**INSTRUCTIONS FOR THE TASK:**
Given the listing below, write out exactly the lines starting with the line that has "aiohttp, 3.8.1, Apache" and going on through the line that has "astunparse, 1.6.3, BSD", both kept.

━━━━━ THE INPUT

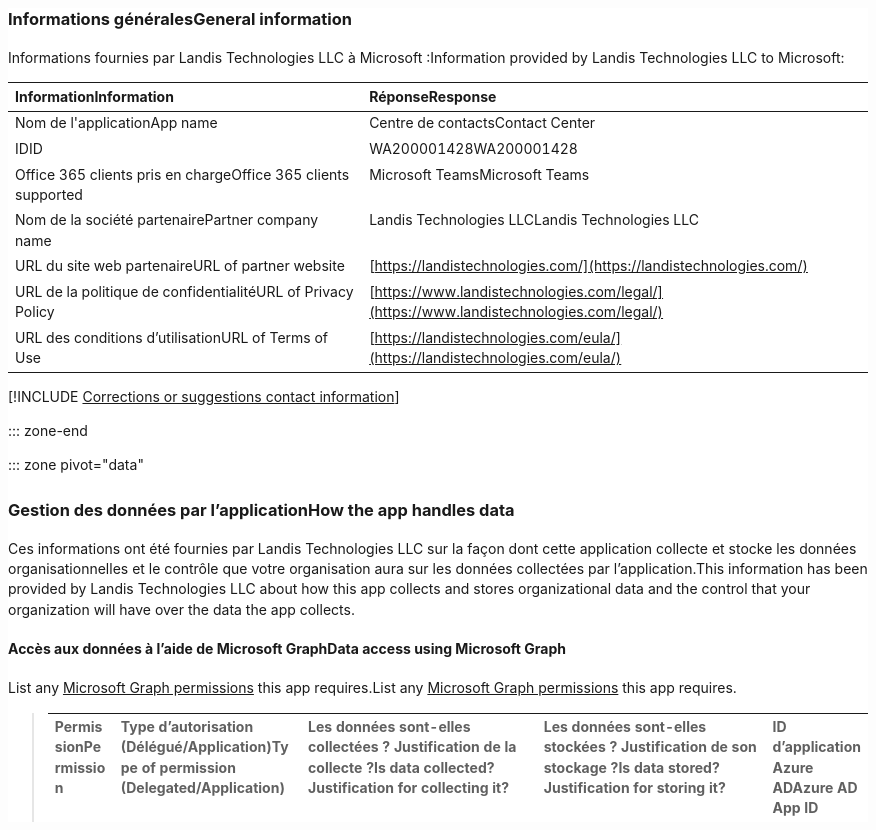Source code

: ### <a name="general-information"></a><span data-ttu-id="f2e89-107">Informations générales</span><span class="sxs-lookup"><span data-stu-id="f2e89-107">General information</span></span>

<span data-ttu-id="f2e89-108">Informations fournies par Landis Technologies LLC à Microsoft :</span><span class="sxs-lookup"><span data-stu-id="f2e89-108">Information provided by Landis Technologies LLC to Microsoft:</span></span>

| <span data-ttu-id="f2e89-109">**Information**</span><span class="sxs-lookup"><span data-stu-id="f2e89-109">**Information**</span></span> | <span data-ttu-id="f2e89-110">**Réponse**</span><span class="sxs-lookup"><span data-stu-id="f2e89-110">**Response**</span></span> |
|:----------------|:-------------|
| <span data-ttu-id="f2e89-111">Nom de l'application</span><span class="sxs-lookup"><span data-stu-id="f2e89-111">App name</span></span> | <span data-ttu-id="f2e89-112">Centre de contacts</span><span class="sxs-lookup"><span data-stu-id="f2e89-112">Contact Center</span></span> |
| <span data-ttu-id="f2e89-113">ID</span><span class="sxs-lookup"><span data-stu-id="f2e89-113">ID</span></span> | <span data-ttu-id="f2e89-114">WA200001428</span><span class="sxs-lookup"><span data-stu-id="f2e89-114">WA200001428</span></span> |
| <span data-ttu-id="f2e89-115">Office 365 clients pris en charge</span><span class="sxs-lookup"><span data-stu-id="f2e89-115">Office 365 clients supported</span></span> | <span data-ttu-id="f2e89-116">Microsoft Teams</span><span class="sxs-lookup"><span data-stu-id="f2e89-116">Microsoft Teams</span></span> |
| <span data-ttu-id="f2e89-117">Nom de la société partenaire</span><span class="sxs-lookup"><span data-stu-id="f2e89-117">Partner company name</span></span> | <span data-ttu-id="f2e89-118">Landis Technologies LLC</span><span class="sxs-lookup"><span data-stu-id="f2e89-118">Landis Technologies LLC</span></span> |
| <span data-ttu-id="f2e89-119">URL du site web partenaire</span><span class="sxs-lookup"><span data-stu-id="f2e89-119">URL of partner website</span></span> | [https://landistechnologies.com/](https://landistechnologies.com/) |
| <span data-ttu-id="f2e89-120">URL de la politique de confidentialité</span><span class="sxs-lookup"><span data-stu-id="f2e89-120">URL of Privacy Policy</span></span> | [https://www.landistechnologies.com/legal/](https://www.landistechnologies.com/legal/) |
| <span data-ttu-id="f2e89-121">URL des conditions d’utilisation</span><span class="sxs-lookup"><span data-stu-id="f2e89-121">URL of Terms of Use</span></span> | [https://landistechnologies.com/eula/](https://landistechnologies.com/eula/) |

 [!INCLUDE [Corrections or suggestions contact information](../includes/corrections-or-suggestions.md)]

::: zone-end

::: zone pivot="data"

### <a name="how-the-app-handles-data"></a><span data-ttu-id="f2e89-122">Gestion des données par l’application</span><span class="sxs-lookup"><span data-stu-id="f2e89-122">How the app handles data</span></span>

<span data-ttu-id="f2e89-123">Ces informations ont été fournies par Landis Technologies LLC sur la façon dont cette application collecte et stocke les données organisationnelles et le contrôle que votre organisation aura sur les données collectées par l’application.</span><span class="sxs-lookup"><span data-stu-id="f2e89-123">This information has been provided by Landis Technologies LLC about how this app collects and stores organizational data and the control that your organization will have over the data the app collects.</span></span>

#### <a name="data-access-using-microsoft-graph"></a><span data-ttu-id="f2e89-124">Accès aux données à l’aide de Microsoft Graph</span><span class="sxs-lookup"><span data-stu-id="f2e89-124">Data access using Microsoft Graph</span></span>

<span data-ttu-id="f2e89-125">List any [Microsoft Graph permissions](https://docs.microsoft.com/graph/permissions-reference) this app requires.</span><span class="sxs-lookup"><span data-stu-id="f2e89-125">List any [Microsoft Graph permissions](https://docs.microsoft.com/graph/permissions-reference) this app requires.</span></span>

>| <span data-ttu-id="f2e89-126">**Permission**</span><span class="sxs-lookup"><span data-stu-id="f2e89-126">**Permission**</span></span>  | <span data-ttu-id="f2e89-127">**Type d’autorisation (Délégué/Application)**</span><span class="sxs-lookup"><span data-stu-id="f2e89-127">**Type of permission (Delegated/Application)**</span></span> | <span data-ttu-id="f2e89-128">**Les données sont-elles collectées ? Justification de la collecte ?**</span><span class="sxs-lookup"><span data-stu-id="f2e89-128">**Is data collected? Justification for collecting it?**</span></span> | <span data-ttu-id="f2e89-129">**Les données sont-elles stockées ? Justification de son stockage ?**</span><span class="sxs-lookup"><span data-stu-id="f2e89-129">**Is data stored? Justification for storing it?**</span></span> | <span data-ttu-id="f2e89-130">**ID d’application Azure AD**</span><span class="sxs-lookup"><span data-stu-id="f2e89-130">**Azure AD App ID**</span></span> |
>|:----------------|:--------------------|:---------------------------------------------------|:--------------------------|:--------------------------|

━━━━━━━━━━
━━━━━ THE INPUT

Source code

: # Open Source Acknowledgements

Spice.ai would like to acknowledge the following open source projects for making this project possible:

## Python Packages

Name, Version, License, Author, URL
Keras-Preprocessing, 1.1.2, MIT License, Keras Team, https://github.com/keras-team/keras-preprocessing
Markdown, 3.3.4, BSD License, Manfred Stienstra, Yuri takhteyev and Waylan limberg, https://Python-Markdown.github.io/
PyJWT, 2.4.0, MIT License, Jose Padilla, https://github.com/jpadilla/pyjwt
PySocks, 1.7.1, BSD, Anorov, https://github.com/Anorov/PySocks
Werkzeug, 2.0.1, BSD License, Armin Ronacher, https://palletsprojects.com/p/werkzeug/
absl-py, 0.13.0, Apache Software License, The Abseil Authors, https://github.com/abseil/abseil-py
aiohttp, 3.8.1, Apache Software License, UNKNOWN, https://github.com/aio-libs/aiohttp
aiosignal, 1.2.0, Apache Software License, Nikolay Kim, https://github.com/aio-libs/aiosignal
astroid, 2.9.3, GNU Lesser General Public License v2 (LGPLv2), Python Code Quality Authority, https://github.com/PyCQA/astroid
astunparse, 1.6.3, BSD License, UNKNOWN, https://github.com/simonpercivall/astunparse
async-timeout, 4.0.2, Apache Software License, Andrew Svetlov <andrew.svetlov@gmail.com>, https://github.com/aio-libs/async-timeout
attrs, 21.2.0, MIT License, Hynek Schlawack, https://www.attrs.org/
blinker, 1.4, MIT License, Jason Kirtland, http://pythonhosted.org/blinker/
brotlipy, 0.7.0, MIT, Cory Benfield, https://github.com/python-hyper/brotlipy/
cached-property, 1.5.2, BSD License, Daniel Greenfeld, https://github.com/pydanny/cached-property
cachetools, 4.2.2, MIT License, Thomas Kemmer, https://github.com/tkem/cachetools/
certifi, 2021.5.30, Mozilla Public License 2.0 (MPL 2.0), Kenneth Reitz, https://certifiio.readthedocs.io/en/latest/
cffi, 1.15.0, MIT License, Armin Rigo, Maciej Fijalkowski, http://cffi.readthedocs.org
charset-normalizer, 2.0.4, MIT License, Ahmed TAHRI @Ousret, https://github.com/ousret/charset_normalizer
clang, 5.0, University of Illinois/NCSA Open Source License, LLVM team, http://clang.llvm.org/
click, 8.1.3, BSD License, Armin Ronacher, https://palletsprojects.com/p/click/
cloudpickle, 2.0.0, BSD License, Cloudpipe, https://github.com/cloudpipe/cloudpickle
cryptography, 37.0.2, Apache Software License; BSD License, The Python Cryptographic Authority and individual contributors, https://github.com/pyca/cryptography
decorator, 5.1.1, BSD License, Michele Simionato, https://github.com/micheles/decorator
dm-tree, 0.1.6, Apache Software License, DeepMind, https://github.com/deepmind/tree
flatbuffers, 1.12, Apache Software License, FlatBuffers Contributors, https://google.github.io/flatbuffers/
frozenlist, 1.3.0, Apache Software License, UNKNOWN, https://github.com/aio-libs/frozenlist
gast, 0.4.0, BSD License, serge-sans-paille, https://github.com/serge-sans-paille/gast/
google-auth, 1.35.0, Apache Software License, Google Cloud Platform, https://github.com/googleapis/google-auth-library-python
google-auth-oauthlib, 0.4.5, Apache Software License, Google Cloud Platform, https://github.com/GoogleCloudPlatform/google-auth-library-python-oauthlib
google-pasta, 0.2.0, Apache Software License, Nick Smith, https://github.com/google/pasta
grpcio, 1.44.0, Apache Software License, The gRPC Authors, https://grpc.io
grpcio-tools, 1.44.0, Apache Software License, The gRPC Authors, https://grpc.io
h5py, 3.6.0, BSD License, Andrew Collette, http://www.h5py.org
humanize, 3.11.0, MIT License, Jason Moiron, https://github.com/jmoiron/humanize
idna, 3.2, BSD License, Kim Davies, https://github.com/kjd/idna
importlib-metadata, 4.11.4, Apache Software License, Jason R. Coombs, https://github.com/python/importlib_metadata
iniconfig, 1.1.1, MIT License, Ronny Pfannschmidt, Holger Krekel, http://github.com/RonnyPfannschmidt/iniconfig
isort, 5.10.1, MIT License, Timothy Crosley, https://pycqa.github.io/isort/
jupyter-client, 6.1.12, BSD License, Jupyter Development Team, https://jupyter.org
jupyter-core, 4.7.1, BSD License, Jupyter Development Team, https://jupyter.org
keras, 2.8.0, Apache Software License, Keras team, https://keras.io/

━━━━━━━━━━

**TASK RESULT:**
aiohttp, 3.8.1, Apache Software License, UNKNOWN, https://github.com/aio-libs/aiohttp
aiosignal, 1.2.0, Apache Software License, Nikolay Kim, https://github.com/aio-libs/aiosignal
astroid, 2.9.3, GNU Lesser General Public License v2 (LGPLv2), Python Code Quality Authority, https://github.com/PyCQA/astroid
astunparse, 1.6.3, BSD License, UNKNOWN, https://github.com/simonpercivall/astunparse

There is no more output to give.